▼▼▼
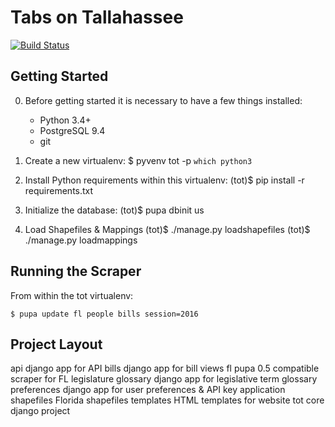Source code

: Tabs on Tallahassee
===================

[![Build Status](https://travis-ci.org/jamesturk/tot.svg)](https://travis-ci.org/jamesturk/tot)

Getting Started
---------------

0) Before getting started it is necessary to have a few things installed:
    * Python 3.4+
    * PostgreSQL 9.4
    * git

1) Create a new virtualenv:
    $ pyvenv tot -p `which python3`

2) Install Python requirements within this virtualenv:
    (tot)$ pip install -r requirements.txt

3) Initialize the database:
    (tot)$ pupa dbinit us

4) Load Shapefiles & Mappings
    (tot)$ ./manage.py loadshapefiles
    (tot)$ ./manage.py loadmappings


Running the Scraper
-------------------

From within the tot virtualenv:

    $ pupa update fl people bills session=2016

Project Layout
--------------

api
    django app for API
bills
    django app for bill views
fl
    pupa 0.5 compatible scraper for FL legislature
glossary
    django app for legislative term glossary
preferences
    django app for user preferences & API key application
shapefiles
    Florida shapefiles
templates
    HTML templates for website
tot
    core django project

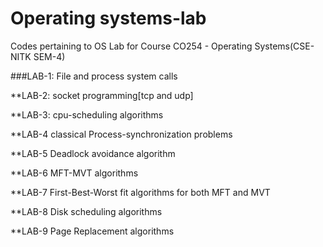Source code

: # Operating systems-lab
Codes pertaining to OS Lab for Course CO254 - Operating Systems(CSE-NITK  SEM-4)

###LAB-1:
  File and process system calls
 
**LAB-2:
  socket programming[tcp and udp]
  
**LAB-3:
  cpu-scheduling algorithms
  
**LAB-4
  classical Process-synchronization problems
  
**LAB-5
  Deadlock avoidance algorithm
  
**LAB-6
  MFT-MVT algorithms
  
**LAB-7
  First-Best-Worst fit algorithms for both MFT and MVT
  
**LAB-8
  Disk scheduling algorithms
  
**LAB-9
  Page Replacement algorithms

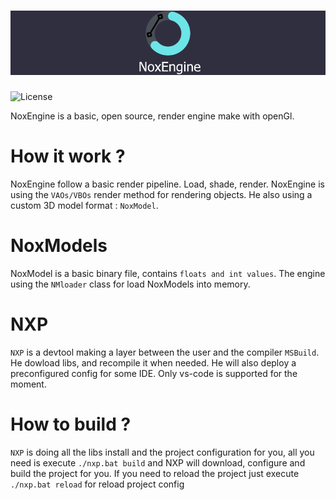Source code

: ![Banner](src/banner.png?raw=true)
=====

![License](https://img.shields.io/apm/l/vim-mode)

NoxEngine is a basic, open source, render engine make with openGl.

How it work ?
=====

NoxEngine follow a basic render pipeline. Load, shade, render. NoxEngine is using the `VAOs/VBOs` render method for rendering objects. He also using a custom 3D model format : `NoxModel`.

NoxModels
=====

NoxModel is a basic binary file, contains `floats and int values`. The engine using the `NMloader` class for load NoxModels into memory.

NXP
=====

`NXP` is a devtool making a layer between the user and the compiler `MSBuild`. He dowload libs, and recompile it when needed. He will also deploy a preconfigured config for some IDE. Only vs-code is supported for the moment.

How to build ?
=====

`NXP` is doing all the libs install and the project configuration for you, all you need is execute `./nxp.bat build` and NXP will download, configure and build the project for you. If you need to reload the project just execute `./nxp.bat reload` for reload project config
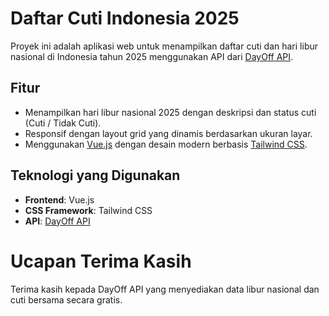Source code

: # Daftar Cuti Indonesia 2025

Proyek ini adalah aplikasi web untuk menampilkan daftar cuti dan hari libur nasional di Indonesia tahun 2025 menggunakan API dari [DayOff API](https://dayoffapi.vercel.app/).


## Fitur
- Menampilkan hari libur nasional 2025 dengan deskripsi dan status cuti (Cuti / Tidak Cuti).
- Responsif dengan layout grid yang dinamis berdasarkan ukuran layar.
- Menggunakan [Vue.js](https://vuejs.org/) dengan desain modern berbasis [Tailwind CSS](https://tailwindcss.com/).

## Teknologi yang Digunakan
- **Frontend**: Vue.js
- **CSS Framework**: Tailwind CSS
- **API**: [DayOff API](https://dayoffapi.vercel.app/)

# Ucapan Terima Kasih
Terima kasih kepada DayOff API yang menyediakan data libur nasional dan cuti bersama secara gratis.

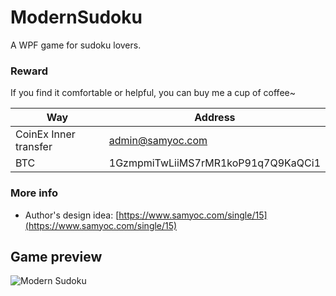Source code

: # ModernSudoku
A WPF game for sudoku lovers.

### Reward
If you find it comfortable or helpful, you can buy me a cup of coffee~

Way     | Address
--- | -----
CoinEx Inner transfer | admin@samyoc.com
BTC    | 1GzmpmiTwLiiMS7rMR1koP91q7Q9KaQCi1

### More info
- Author's design idea: [https://www.samyoc.com/single/15](https://www.samyoc.com/single/15)

## Game preview
![Modern Sudoku](https://www.samyoc.com/uploads/users/1/images/1537863686602.jpg)
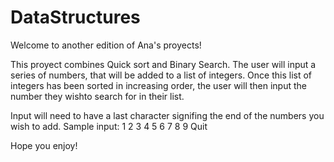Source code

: # DataStructures
Welcome to another edition of Ana's proyects!

This proyect combines Quick sort and Binary Search. 
The user will input a series of numbers, that will be added to a list of integers. 
Once this list of integers has been sorted in increasing order, the user will then input
the number they wishto search for in their list. 


Input will need to have a last character signifing the end of the numbers you wish to add. 
Sample input: 
1 2 3 4 5 6 7 8 9 Quit

Hope you enjoy! 
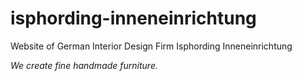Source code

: # isphording-inneneinrichtung
Website of German Interior Design Firm Isphording Inneneinrichtung

*We create fine handmade furniture.*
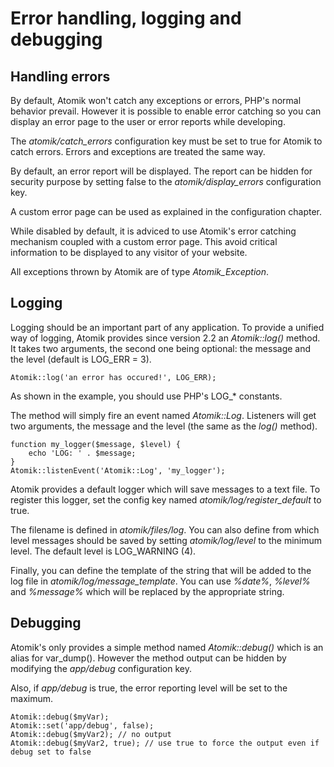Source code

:
# Error handling, logging and debugging

## Handling errors

By default, Atomik won't catch any exceptions or errors, PHP's normal behavior prevail. However it is possible
to enable error catching so you can display an error page to the user or error reports while developing.

The *atomik/catch\_errors* configuration key must be set to true for Atomik to catch errors. Errors
and exceptions are treated the same way.

By default, an error report will be displayed. The report can be hidden for security purpose by setting false to
the *atomik/display\_errors* configuration key.

A custom error page can be used as explained in the configuration chapter.
			
While disabled by default, it is adviced to use Atomik's error catching mechanism coupled with a custom error page.
This avoid critical information to be displayed to any visitor of your website.

All exceptions thrown by Atomik are of type *Atomik\_Exception*.
	
## Logging

Logging should be an important part of any application. To provide a unified way of logging, Atomik provides since
version 2.2 an *Atomik::log()* method. It takes two arguments, the second one being optional:
the message and the level (default is LOG\_ERR = 3).

    Atomik::log('an error has occured!', LOG_ERR);

As shown in the example, you should use PHP's LOG\_* constants.

The method will simply fire an event named *Atomik::Log*. Listeners will get two arguments, the message
and the level (the same as the *log()* method).

    function my_logger($message, $level) {
	    echo 'LOG: ' . $message;
    }
    Atomik::listenEvent('Atomik::Log', 'my_logger');

Atomik provides a default logger which will save messages to a text file. To register this logger, set
the config key named *atomik/log/register\_default* to true.

The filename is defined in *atomik/files/log*. You can also define from which level messages should
be saved by setting *atomik/log/level* to the minimum level. The default level is LOG\_WARNING (4).

Finally, you can define the template of the string that will be added to the log file in 
*atomik/log/message\_template*. You can use *%date%*, *%level%* and
*%message%* which will be replaced by the appropriate string.

## Debugging

Atomik's only provides a simple method named *Atomik::debug()* which 
is an alias for var\_dump(). However the method output can be hidden
by modifying the *app/debug* configuration key.

Also, if *app/debug* is true, the error reporting level will be set to the maximum.

    Atomik::debug($myVar);
    Atomik::set('app/debug', false);
    Atomik::debug($myVar2); // no output
    Atomik::debug($myVar2, true); // use true to force the output even if debug set to false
▲▲▲
◆ What the task requires
Write out the source text of all the records above word for word, and leave the pictures out.

◆ Response for this exercise
Source code

: Tabs on Tallahassee
===================

[![Build Status](https://travis-ci.org/jamesturk/tot.svg)](https://travis-ci.org/jamesturk/tot)

Getting Started
---------------

0) Before getting started it is necessary to have a few things installed:
    * Python 3.4+
    * PostgreSQL 9.4
    * git

1) Create a new virtualenv:
    $ pyvenv tot -p `which python3`

2) Install Python requirements within this virtualenv:
    (tot)$ pip install -r requirements.txt

3) Initialize the database:
    (tot)$ pupa dbinit us

4) Load Shapefiles & Mappings
    (tot)$ ./manage.py loadshapefiles
    (tot)$ ./manage.py loadmappings


Running the Scraper
-------------------

From within the tot virtualenv:

    $ pupa update fl people bills session=2016

Project Layout
--------------

api
    django app for API
bills
    django app for bill views
fl
    pupa 0.5 compatible scraper for FL legislature
glossary
    django app for legislative term glossary
preferences
    django app for user preferences & API key application
shapefiles
    Florida shapefiles
templates
    HTML templates for website
tot
    core django project

Source code

: # Operating systems-lab
Codes pertaining to OS Lab for Course CO254 - Operating Systems(CSE-NITK  SEM-4)

###LAB-1:
  File and process system calls
 
**LAB-2:
  socket programming[tcp and udp]
  
**LAB-3:
  cpu-scheduling algorithms
  
**LAB-4
  classical Process-synchronization problems
  
**LAB-5
  Deadlock avoidance algorithm
  
**LAB-6
  MFT-MVT algorithms
  
**LAB-7
  First-Best-Worst fit algorithms for both MFT and MVT
  
**LAB-8
  Disk scheduling algorithms
  
**LAB-9
  Page Replacement algorithms

Source code

: ![Banner](src/banner.png?raw=true)
=====

![License](https://img.shields.io/apm/l/vim-mode)

NoxEngine is a basic, open source, render engine make with openGl.

How it work ?
=====

NoxEngine follow a basic render pipeline. Load, shade, render. NoxEngine is using the `VAOs/VBOs` render method for rendering objects. He also using a custom 3D model format : `NoxModel`.

NoxModels
=====

NoxModel is a basic binary file, contains `floats and int values`. The engine using the `NMloader` class for load NoxModels into memory.

NXP
=====

`NXP` is a devtool making a layer between the user and the compiler `MSBuild`. He dowload libs, and recompile it when needed. He will also deploy a preconfigured config for some IDE. Only vs-code is supported for the moment.

How to build ?
=====

`NXP` is doing all the libs install and the project configuration for you, all you need is execute `./nxp.bat build` and NXP will download, configure and build the project for you. If you need to reload the project just execute `./nxp.bat reload` for reload project config
Source code

: # Daftar Cuti Indonesia 2025

Proyek ini adalah aplikasi web untuk menampilkan daftar cuti dan hari libur nasional di Indonesia tahun 2025 menggunakan API dari [DayOff API](https://dayoffapi.vercel.app/).


## Fitur
- Menampilkan hari libur nasional 2025 dengan deskripsi dan status cuti (Cuti / Tidak Cuti).
- Responsif dengan layout grid yang dinamis berdasarkan ukuran layar.
- Menggunakan [Vue.js](https://vuejs.org/) dengan desain modern berbasis [Tailwind CSS](https://tailwindcss.com/).

## Teknologi yang Digunakan
- **Frontend**: Vue.js
- **CSS Framework**: Tailwind CSS
- **API**: [DayOff API](https://dayoffapi.vercel.app/)

# Ucapan Terima Kasih
Terima kasih kepada DayOff API yang menyediakan data libur nasional dan cuti bersama secara gratis.

Source code

: # ModernSudoku
A WPF game for sudoku lovers.

### Reward
If you find it comfortable or helpful, you can buy me a cup of coffee~

Way     | Address
--- | -----
CoinEx Inner transfer | admin@samyoc.com
BTC    | 1GzmpmiTwLiiMS7rMR1koP91q7Q9KaQCi1

### More info
- Author's design idea: [https://www.samyoc.com/single/15](https://www.samyoc.com/single/15)

## Game preview
![Modern Sudoku](https://www.samyoc.com/uploads/users/1/images/1537863686602.jpg)
Source code

: # DataStructures
Welcome to another edition of Ana's proyects!

This proyect combines Quick sort and Binary Search. 
The user will input a series of numbers, that will be added to a list of integers. 
Once this list of integers has been sorted in increasing order, the user will then input
the number they wishto search for in their list. 


Input will need to have a last character signifing the end of the numbers you wish to add. 
Sample input: 
1 2 3 4 5 6 7 8 9 Quit

Hope you enjoy! 
Source code

: # isphording-inneneinrichtung
Website of German Interior Design Firm Isphording Inneneinrichtung

*We create fine handmade furniture.*
Source code

:
# Error handling, logging and debugging

## Handling errors

By default, Atomik won't catch any exceptions or errors, PHP's normal behavior prevail. However it is possible
to enable error catching so you can display an error page to the user or error reports while developing.

The *atomik/catch\_errors* configuration key must be set to true for Atomik to catch errors. Errors
and exceptions are treated the same way.

By default, an error report will be displayed. The report can be hidden for security purpose by setting false to
the *atomik/display\_errors* configuration key.

A custom error page can be used as explained in the configuration chapter.
			
While disabled by default, it is adviced to use Atomik's error catching mechanism coupled with a custom error page.
This avoid critical information to be displayed to any visitor of your website.

All exceptions thrown by Atomik are of type *Atomik\_Exception*.
	
## Logging

Logging should be an important part of any application. To provide a unified way of logging, Atomik provides since
version 2.2 an *Atomik::log()* method. It takes two arguments, the second one being optional:
the message and the level (default is LOG\_ERR = 3).

    Atomik::log('an error has occured!', LOG_ERR);

As shown in the example, you should use PHP's LOG\_* constants.

The method will simply fire an event named *Atomik::Log*. Listeners will get two arguments, the message
and the level (the same as the *log()* method).

    function my_logger($message, $level) {
	    echo 'LOG: ' . $message;
    }
    Atomik::listenEvent('Atomik::Log', 'my_logger');

Atomik provides a default logger which will save messages to a text file. To register this logger, set
the config key named *atomik/log/register\_default* to true.

The filename is defined in *atomik/files/log*. You can also define from which level messages should
be saved by setting *atomik/log/level* to the minimum level. The default level is LOG\_WARNING (4).

Finally, you can define the template of the string that will be added to the log file in 
*atomik/log/message\_template*. You can use *%date%*, *%level%* and
*%message%* which will be replaced by the appropriate string.

## Debugging

Atomik's only provides a simple method named *Atomik::debug()* which 
is an alias for var\_dump(). However the method output can be hidden
by modifying the *app/debug* configuration key.

Also, if *app/debug* is true, the error reporting level will be set to the maximum.

    Atomik::debug($myVar);
    Atomik::set('app/debug', false);
    Atomik::debug($myVar2); // no output
    Atomik::debug($myVar2, true); // use true to force the output even if debug set to false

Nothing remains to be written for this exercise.